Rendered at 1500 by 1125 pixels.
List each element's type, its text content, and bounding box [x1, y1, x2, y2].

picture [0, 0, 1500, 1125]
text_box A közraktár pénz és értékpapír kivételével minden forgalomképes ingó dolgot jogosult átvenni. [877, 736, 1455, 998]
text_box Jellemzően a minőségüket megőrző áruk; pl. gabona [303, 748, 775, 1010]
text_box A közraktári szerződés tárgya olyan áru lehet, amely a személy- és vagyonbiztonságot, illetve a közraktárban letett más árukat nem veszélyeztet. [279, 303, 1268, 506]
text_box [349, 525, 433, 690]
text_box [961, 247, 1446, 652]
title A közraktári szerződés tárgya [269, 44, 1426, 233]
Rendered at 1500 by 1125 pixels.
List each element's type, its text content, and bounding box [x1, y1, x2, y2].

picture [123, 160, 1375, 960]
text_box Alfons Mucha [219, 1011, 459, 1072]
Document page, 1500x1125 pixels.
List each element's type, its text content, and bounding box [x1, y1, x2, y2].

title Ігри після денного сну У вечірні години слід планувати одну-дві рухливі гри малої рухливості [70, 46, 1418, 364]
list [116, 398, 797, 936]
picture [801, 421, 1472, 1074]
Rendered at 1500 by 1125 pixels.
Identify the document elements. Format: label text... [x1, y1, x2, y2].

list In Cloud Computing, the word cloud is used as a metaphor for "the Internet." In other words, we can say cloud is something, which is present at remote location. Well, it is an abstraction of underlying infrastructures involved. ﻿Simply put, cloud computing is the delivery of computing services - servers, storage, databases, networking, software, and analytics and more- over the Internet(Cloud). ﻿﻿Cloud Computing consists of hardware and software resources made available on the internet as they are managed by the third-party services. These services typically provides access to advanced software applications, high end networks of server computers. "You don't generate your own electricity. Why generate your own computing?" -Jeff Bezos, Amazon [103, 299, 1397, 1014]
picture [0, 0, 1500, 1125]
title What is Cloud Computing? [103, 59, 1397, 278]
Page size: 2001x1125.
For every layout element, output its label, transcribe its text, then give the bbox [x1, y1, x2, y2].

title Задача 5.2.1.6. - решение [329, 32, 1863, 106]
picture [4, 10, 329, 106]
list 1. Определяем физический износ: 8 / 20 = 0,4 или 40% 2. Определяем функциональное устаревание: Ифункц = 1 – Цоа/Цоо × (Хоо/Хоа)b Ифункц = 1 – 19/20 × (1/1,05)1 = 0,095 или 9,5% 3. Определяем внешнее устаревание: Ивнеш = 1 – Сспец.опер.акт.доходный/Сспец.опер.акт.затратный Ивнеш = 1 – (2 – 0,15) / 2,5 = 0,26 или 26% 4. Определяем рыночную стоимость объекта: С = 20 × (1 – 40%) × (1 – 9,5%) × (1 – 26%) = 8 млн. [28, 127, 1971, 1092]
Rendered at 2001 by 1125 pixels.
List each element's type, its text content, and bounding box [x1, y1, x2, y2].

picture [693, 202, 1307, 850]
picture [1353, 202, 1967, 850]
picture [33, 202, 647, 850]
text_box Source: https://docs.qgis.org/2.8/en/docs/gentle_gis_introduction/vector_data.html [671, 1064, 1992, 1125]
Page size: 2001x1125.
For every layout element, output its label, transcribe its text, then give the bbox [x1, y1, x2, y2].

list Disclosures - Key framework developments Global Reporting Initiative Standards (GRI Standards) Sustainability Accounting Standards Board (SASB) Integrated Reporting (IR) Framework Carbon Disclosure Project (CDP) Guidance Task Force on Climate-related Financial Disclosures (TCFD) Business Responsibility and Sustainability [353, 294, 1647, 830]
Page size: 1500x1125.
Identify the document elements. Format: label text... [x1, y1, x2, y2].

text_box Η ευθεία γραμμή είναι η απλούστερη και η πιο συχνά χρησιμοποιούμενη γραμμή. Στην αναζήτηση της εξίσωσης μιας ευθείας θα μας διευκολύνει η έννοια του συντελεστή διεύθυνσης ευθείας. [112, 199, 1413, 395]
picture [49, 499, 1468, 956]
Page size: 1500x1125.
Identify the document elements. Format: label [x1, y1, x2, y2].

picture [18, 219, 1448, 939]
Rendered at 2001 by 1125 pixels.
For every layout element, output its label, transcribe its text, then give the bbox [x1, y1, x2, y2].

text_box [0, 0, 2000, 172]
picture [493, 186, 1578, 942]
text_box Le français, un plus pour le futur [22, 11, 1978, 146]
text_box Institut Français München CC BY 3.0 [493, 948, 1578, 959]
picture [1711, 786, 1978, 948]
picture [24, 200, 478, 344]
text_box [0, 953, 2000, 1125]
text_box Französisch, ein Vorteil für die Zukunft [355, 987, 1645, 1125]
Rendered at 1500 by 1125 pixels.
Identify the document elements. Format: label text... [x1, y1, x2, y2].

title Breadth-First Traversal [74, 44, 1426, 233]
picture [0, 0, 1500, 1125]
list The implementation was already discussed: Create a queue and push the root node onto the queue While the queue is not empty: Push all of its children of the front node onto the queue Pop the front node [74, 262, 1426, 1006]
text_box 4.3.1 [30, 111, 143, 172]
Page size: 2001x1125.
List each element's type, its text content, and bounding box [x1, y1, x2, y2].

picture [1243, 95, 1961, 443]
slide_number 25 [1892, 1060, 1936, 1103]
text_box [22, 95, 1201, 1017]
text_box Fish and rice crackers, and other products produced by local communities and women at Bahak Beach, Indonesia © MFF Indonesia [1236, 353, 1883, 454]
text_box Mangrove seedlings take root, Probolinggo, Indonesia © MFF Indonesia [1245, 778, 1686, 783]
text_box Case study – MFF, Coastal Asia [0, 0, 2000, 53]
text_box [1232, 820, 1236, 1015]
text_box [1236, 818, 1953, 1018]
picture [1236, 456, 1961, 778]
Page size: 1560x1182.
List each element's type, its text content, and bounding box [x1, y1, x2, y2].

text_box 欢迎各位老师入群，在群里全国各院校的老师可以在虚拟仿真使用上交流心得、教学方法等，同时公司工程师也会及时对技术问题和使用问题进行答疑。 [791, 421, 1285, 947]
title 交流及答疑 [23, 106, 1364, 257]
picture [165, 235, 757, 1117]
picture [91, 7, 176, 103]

○ ○ ○ ○ ○

Your assignment: Word for word, restate all of the data shown above.

Answer to this problem:
Rendered at 1500 by 1125 pixels.
List each element's type, its text content, and bounding box [x1, y1, x2, y2].

picture [0, 0, 1500, 1125]
text_box A közraktár pénz és értékpapír kivételével minden forgalomképes ingó dolgot jogosult átvenni. [877, 736, 1455, 998]
text_box Jellemzően a minőségüket megőrző áruk; pl. gabona [303, 748, 775, 1010]
text_box A közraktári szerződés tárgya olyan áru lehet, amely a személy- és vagyonbiztonságot, illetve a közraktárban letett más árukat nem veszélyeztet. [279, 303, 1268, 506]
text_box [349, 525, 433, 690]
text_box [961, 247, 1446, 652]
title A közraktári szerződés tárgya [269, 44, 1426, 233]
Rendered at 1500 by 1125 pixels.
List each element's type, its text content, and bounding box [x1, y1, x2, y2].

picture [123, 160, 1375, 960]
text_box Alfons Mucha [219, 1011, 459, 1072]
Document page, 1500x1125 pixels.
List each element's type, its text content, and bounding box [x1, y1, x2, y2].

title Ігри після денного сну У вечірні години слід планувати одну-дві рухливі гри малої рухливості [70, 46, 1418, 364]
list [116, 398, 797, 936]
picture [801, 421, 1472, 1074]
Rendered at 1500 by 1125 pixels.
Identify the document elements. Format: label text... [x1, y1, x2, y2].

list In Cloud Computing, the word cloud is used as a metaphor for "the Internet." In other words, we can say cloud is something, which is present at remote location. Well, it is an abstraction of underlying infrastructures involved. ﻿Simply put, cloud computing is the delivery of computing services - servers, storage, databases, networking, software, and analytics and more- over the Internet(Cloud). ﻿﻿Cloud Computing consists of hardware and software resources made available on the internet as they are managed by the third-party services. These services typically provides access to advanced software applications, high end networks of server computers. "You don't generate your own electricity. Why generate your own computing?" -Jeff Bezos, Amazon [103, 299, 1397, 1014]
picture [0, 0, 1500, 1125]
title What is Cloud Computing? [103, 59, 1397, 278]
Page size: 2001x1125.
For every layout element, output its label, transcribe its text, then give the bbox [x1, y1, x2, y2].

title Задача 5.2.1.6. - решение [329, 32, 1863, 106]
picture [4, 10, 329, 106]
list 1. Определяем физический износ: 8 / 20 = 0,4 или 40% 2. Определяем функциональное устаревание: Ифункц = 1 – Цоа/Цоо × (Хоо/Хоа)b Ифункц = 1 – 19/20 × (1/1,05)1 = 0,095 или 9,5% 3. Определяем внешнее устаревание: Ивнеш = 1 – Сспец.опер.акт.доходный/Сспец.опер.акт.затратный Ивнеш = 1 – (2 – 0,15) / 2,5 = 0,26 или 26% 4. Определяем рыночную стоимость объекта: С = 20 × (1 – 40%) × (1 – 9,5%) × (1 – 26%) = 8 млн. [28, 127, 1971, 1092]
Rendered at 2001 by 1125 pixels.
List each element's type, its text content, and bounding box [x1, y1, x2, y2].

picture [693, 202, 1307, 850]
picture [1353, 202, 1967, 850]
picture [33, 202, 647, 850]
text_box Source: https://docs.qgis.org/2.8/en/docs/gentle_gis_introduction/vector_data.html [671, 1064, 1992, 1125]
Page size: 2001x1125.
For every layout element, output its label, transcribe its text, then give the bbox [x1, y1, x2, y2].

list Disclosures - Key framework developments Global Reporting Initiative Standards (GRI Standards) Sustainability Accounting Standards Board (SASB) Integrated Reporting (IR) Framework Carbon Disclosure Project (CDP) Guidance Task Force on Climate-related Financial Disclosures (TCFD) Business Responsibility and Sustainability [353, 294, 1647, 830]
Page size: 1500x1125.
Identify the document elements. Format: label text... [x1, y1, x2, y2].

text_box Η ευθεία γραμμή είναι η απλούστερη και η πιο συχνά χρησιμοποιούμενη γραμμή. Στην αναζήτηση της εξίσωσης μιας ευθείας θα μας διευκολύνει η έννοια του συντελεστή διεύθυνσης ευθείας. [112, 199, 1413, 395]
picture [49, 499, 1468, 956]
Page size: 1500x1125.
Identify the document elements. Format: label [x1, y1, x2, y2].

picture [18, 219, 1448, 939]
Rendered at 2001 by 1125 pixels.
For every layout element, output its label, transcribe its text, then give the bbox [x1, y1, x2, y2].

text_box [0, 0, 2000, 172]
picture [493, 186, 1578, 942]
text_box Le français, un plus pour le futur [22, 11, 1978, 146]
text_box Institut Français München CC BY 3.0 [493, 948, 1578, 959]
picture [1711, 786, 1978, 948]
picture [24, 200, 478, 344]
text_box [0, 953, 2000, 1125]
text_box Französisch, ein Vorteil für die Zukunft [355, 987, 1645, 1125]
Rendered at 1500 by 1125 pixels.
Identify the document elements. Format: label text... [x1, y1, x2, y2].

title Breadth-First Traversal [74, 44, 1426, 233]
picture [0, 0, 1500, 1125]
list The implementation was already discussed: Create a queue and push the root node onto the queue While the queue is not empty: Push all of its children of the front node onto the queue Pop the front node [74, 262, 1426, 1006]
text_box 4.3.1 [30, 111, 143, 172]
Page size: 2001x1125.
List each element's type, its text content, and bounding box [x1, y1, x2, y2].

picture [1243, 95, 1961, 443]
slide_number 25 [1892, 1060, 1936, 1103]
text_box [22, 95, 1201, 1017]
text_box Fish and rice crackers, and other products produced by local communities and women at Bahak Beach, Indonesia © MFF Indonesia [1236, 353, 1883, 454]
text_box Mangrove seedlings take root, Probolinggo, Indonesia © MFF Indonesia [1245, 778, 1686, 783]
text_box Case study – MFF, Coastal Asia [0, 0, 2000, 53]
text_box [1232, 820, 1236, 1015]
text_box [1236, 818, 1953, 1018]
picture [1236, 456, 1961, 778]
Page size: 1560x1182.
List each element's type, its text content, and bounding box [x1, y1, x2, y2].

text_box 欢迎各位老师入群，在群里全国各院校的老师可以在虚拟仿真使用上交流心得、教学方法等，同时公司工程师也会及时对技术问题和使用问题进行答疑。 [791, 421, 1285, 947]
title 交流及答疑 [23, 106, 1364, 257]
picture [165, 235, 757, 1117]
picture [91, 7, 176, 103]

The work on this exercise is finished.